◆ PROBLEM TO WORK ON: Every line from the top of the records through the one bearing "Heart disease is a" is to be reproduced exactly, and pictures are to be left out.

◆ INPUT:
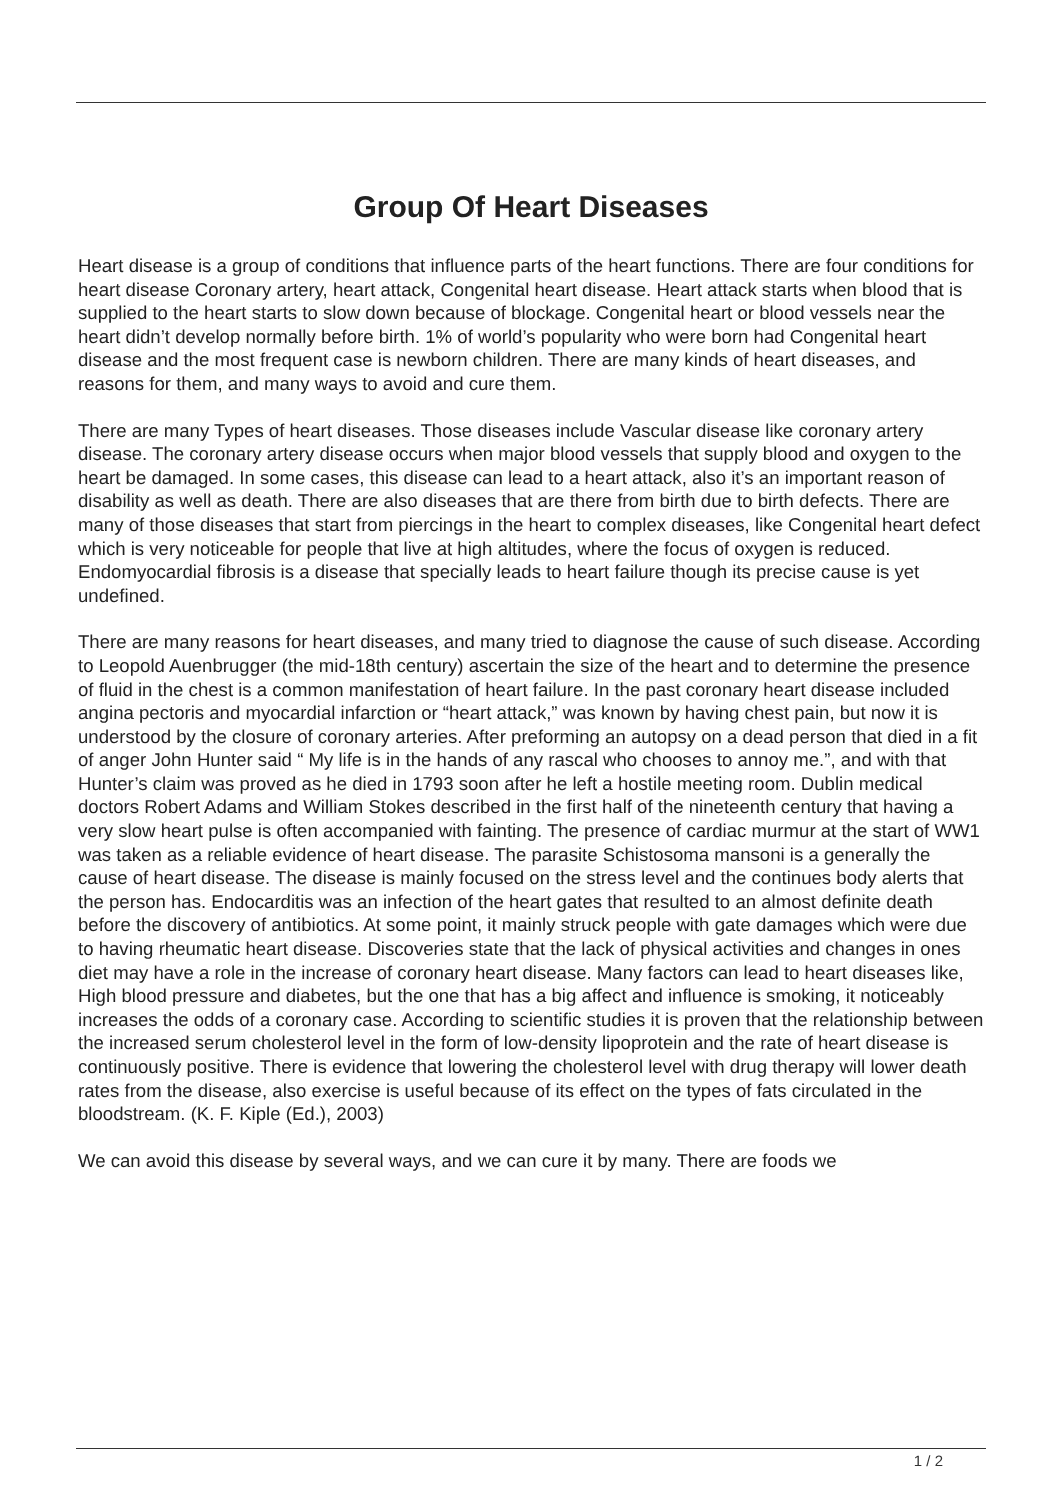Group Of Heart Diseases
Heart disease is a group of conditions that influence parts of the heart functions. There are four conditions for heart disease Coronary artery, heart attack, Congenital heart disease. Heart attack starts when blood that is supplied to the heart starts to slow down because of blockage. Congenital heart or blood vessels near the heart didn’t develop normally before birth. 1% of world’s popularity who were born had Congenital heart disease and the most frequent case is newborn children. There are many kinds of heart diseases, and reasons for them, and many ways to avoid and cure them.
There are many Types of heart diseases. Those diseases include Vascular disease like coronary artery disease. The coronary artery disease occurs when major blood vessels that supply blood and oxygen to the heart be damaged. In some cases, this disease can lead to a heart attack, also it’s an important reason of disability as well as death. There are also diseases that are there from birth due to birth defects. There are many of those diseases that start from piercings in the heart to complex diseases, like Congenital heart defect which is very noticeable for people that live at high altitudes, where the focus of oxygen is reduced. Endomyocardial fibrosis is a disease that specially leads to heart failure though its precise cause is yet undefined.
There are many reasons for heart diseases, and many tried to diagnose the cause of such disease. According to Leopold Auenbrugger (the mid-18th century) ascertain the size of the heart and to determine the presence of fluid in the chest is a common manifestation of heart failure. In the past coronary heart disease included angina pectoris and myocardial infarction or “heart attack,” was known by having chest pain, but now it is understood by the closure of coronary arteries. After preforming an autopsy on a dead person that died in a fit of anger John Hunter said “ My life is in the hands of any rascal who chooses to annoy me.”, and with that Hunter’s claim was proved as he died in 1793 soon after he left a hostile meeting room. Dublin medical doctors Robert Adams and William Stokes described in the first half of the nineteenth century that having a very slow heart pulse is often accompanied with fainting. The presence of cardiac murmur at the start of WW1 was taken as a reliable evidence of heart disease. The parasite Schistosoma mansoni is a generally the cause of heart disease. The disease is mainly focused on the stress level and the continues body alerts that the person has. Endocarditis was an infection of the heart gates that resulted to an almost definite death before the discovery of antibiotics. At some point, it mainly struck people with gate damages which were due to having rheumatic heart disease. Discoveries state that the lack of physical activities and changes in ones diet may have a role in the increase of coronary heart disease. Many factors can lead to heart diseases like, High blood pressure and diabetes, but the one that has a big affect and influence is smoking, it noticeably increases the odds of a coronary case. According to scientific studies it is proven that the relationship between the increased serum cholesterol level in the form of low-density lipoprotein and the rate of heart disease is continuously positive. There is evidence that lowering the cholesterol level with drug therapy will lower death rates from the disease, also exercise is useful because of its effect on the types of fats circulated in the bloodstream. (K. F. Kiple (Ed.), 2003)
We can avoid this disease by several ways, and we can cure it by many. There are foods we
1 / 2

◆ OUTPUT BELOW:
Group Of Heart Diseases
Heart disease is a group of conditions that influence parts of the heart functions. There are four conditions for heart disease Coronary artery, heart attack, Congenital heart disease. Heart attack starts when blood that is supplied to the heart starts to slow down because of blockage. Congenital heart or blood vessels near the heart didn’t develop normally before birth. 1% of world’s popularity who were born had Congenital heart disease and the most frequent case is newborn children. There are many kinds of heart diseases, and reasons for them, and many ways to avoid and cure them.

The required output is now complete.